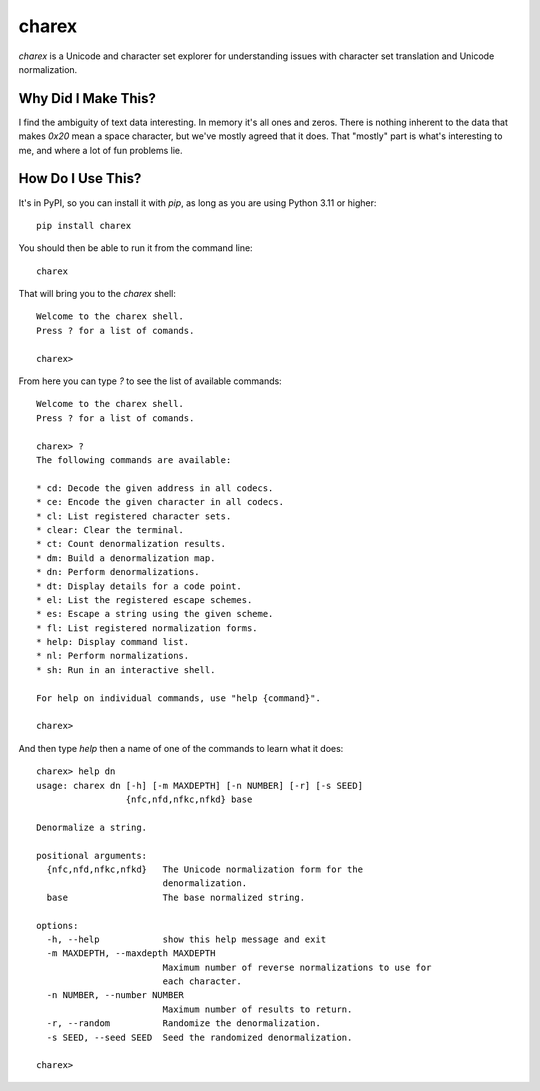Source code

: ######
charex
######

`charex` is a Unicode and character set explorer for understanding
issues with character set translation and Unicode normalization.


Why Did I Make This?
====================
I find the ambiguity of text data interesting. In memory it's all ones
and zeros. There is nothing inherent to the data that makes `0x20` mean
a space character, but we've mostly agreed that it does. That "mostly"
part is what's interesting to me, and where a lot of fun problems lie.


How Do I Use This?
==================
It's in PyPI, so you can install it with `pip`, as long as you are
using Python 3.11 or higher::

    pip install charex

You should then be able to run it from the command line::

    charex

That will bring you to the `charex` shell::

    Welcome to the charex shell.
    Press ? for a list of comands.
    
    charex>

From here you can type `?` to see the list of available commands::

    Welcome to the charex shell.
    Press ? for a list of comands.
    
    charex> ?
    The following commands are available:

    * cd: Decode the given address in all codecs.
    * ce: Encode the given character in all codecs.
    * cl: List registered character sets.
    * clear: Clear the terminal.
    * ct: Count denormalization results.
    * dm: Build a denormalization map.
    * dn: Perform denormalizations.
    * dt: Display details for a code point.
    * el: List the registered escape schemes.
    * es: Escape a string using the given scheme.
    * fl: List registered normalization forms.
    * help: Display command list.
    * nl: Perform normalizations.
    * sh: Run in an interactive shell.

    For help on individual commands, use "help {command}".

    charex>

And then type `help` then a name of one of the commands to learn what
it does::

    charex> help dn
    usage: charex dn [-h] [-m MAXDEPTH] [-n NUMBER] [-r] [-s SEED]
                     {nfc,nfd,nfkc,nfkd} base

    Denormalize a string.

    positional arguments:
      {nfc,nfd,nfkc,nfkd}   The Unicode normalization form for the
                            denormalization.
      base                  The base normalized string.

    options:
      -h, --help            show this help message and exit
      -m MAXDEPTH, --maxdepth MAXDEPTH
                            Maximum number of reverse normalizations to use for
                            each character.
      -n NUMBER, --number NUMBER
                            Maximum number of results to return.
      -r, --random          Randomize the denormalization.
      -s SEED, --seed SEED  Seed the randomized denormalization.

    charex>
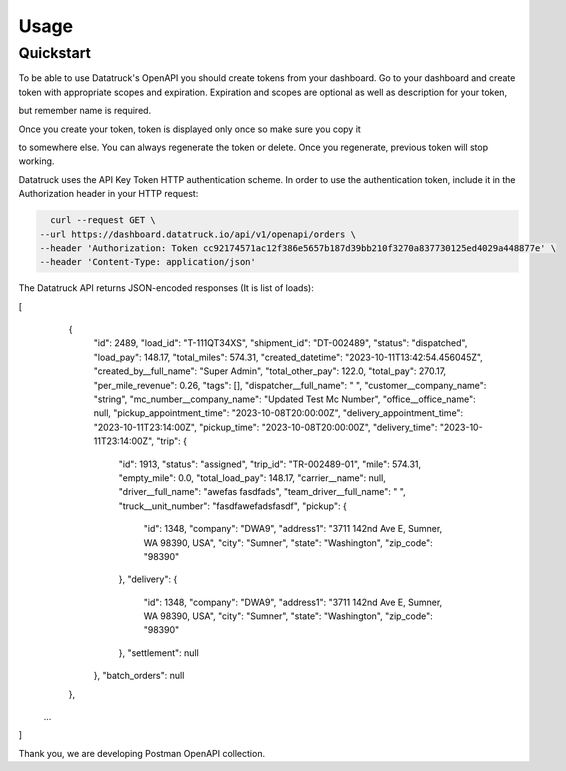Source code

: Usage
=====

Quickstart
------------

To be able to use Datatruck's OpenAPI you should create tokens from your dashboard. Go to your dashboard and create token 
with appropriate scopes and expiration. Expiration and scopes are optional as well as description for your token, 

but remember name is required. 

.. image:: token_create.jpg


Once you create your token, token is displayed only once so make sure you copy it 


to somewhere else. You can always regenerate the token or delete. Once you regenerate, previous token will stop working. 


.. image:: token_list.jpg


Datatruck uses the API Key Token HTTP authentication scheme. In order to use the authentication token, include it in the Authorization header in your HTTP request:

.. code-block:: shell

    curl --request GET \
  --url https://dashboard.datatruck.io/api/v1/openapi/orders \
  --header 'Authorization: Token cc92174571ac12f386e5657b187d39bb210f3270a837730125ed4029a448877e' \
  --header 'Content-Type: application/json'

The Datatruck API returns JSON-encoded responses (It is list of loads):

.. code-block:: json
[
	{
		"id": 2489,
		"load_id": "T-111QT34XS",
		"shipment_id": "DT-002489",
		"status": "dispatched",
		"load_pay": 148.17,
		"total_miles": 574.31,
		"created_datetime": "2023-10-11T13:42:54.456045Z",
		"created_by__full_name": "Super Admin",
		"total_other_pay": 122.0,
		"total_pay": 270.17,
		"per_mile_revenue": 0.26,
		"tags": [],
		"dispatcher__full_name": " ",
		"customer__company_name": "string",
		"mc_number__company_name": "Updated Test Mc Number",
		"office__office_name": null,
		"pickup_appointment_time": "2023-10-08T20:00:00Z",
		"delivery_appointment_time": "2023-10-11T23:14:00Z",
		"pickup_time": "2023-10-08T20:00:00Z",
		"delivery_time": "2023-10-11T23:14:00Z",
		"trip": {
			"id": 1913,
			"status": "assigned",
			"trip_id": "TR-002489-01",
			"mile": 574.31,
			"empty_mile": 0.0,
			"total_load_pay": 148.17,
			"carrier__name": null,
			"driver__full_name": "awefas fasdfads",
			"team_driver__full_name": " ",
			"truck__unit_number": "fasdfawefadsfasdf",
			"pickup": {
				"id": 1348,
				"company": "DWA9",
				"address1": "3711 142nd Ave E, Sumner, WA 98390, USA",
				"city": "Sumner",
				"state": "Washington",
				"zip_code": "98390"
			},
			"delivery": {
				"id": 1348,
				"company": "DWA9",
				"address1": "3711 142nd Ave E, Sumner, WA 98390, USA",
				"city": "Sumner",
				"state": "Washington",
				"zip_code": "98390"
			},
			"settlement": null
		},
		"batch_orders": null
	},
    ...
]

Thank you, we are developing Postman OpenAPI collection.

☆ ☆ ☆

Problem
From the first line of the material down to the line containing "registered character sets.", inclusive, return each line exactly, skipping any picture.

Final answer
Source code

: ######
charex
######

`charex` is a Unicode and character set explorer for understanding
issues with character set translation and Unicode normalization.


Why Did I Make This?
====================
I find the ambiguity of text data interesting. In memory it's all ones
and zeros. There is nothing inherent to the data that makes `0x20` mean
a space character, but we've mostly agreed that it does. That "mostly"
part is what's interesting to me, and where a lot of fun problems lie.


How Do I Use This?
==================
It's in PyPI, so you can install it with `pip`, as long as you are
using Python 3.11 or higher::

    pip install charex

You should then be able to run it from the command line::

    charex

That will bring you to the `charex` shell::

    Welcome to the charex shell.
    Press ? for a list of comands.
    
    charex>

From here you can type `?` to see the list of available commands::

    Welcome to the charex shell.
    Press ? for a list of comands.
    
    charex> ?
    The following commands are available:

    * cd: Decode the given address in all codecs.
    * ce: Encode the given character in all codecs.
    * cl: List registered character sets.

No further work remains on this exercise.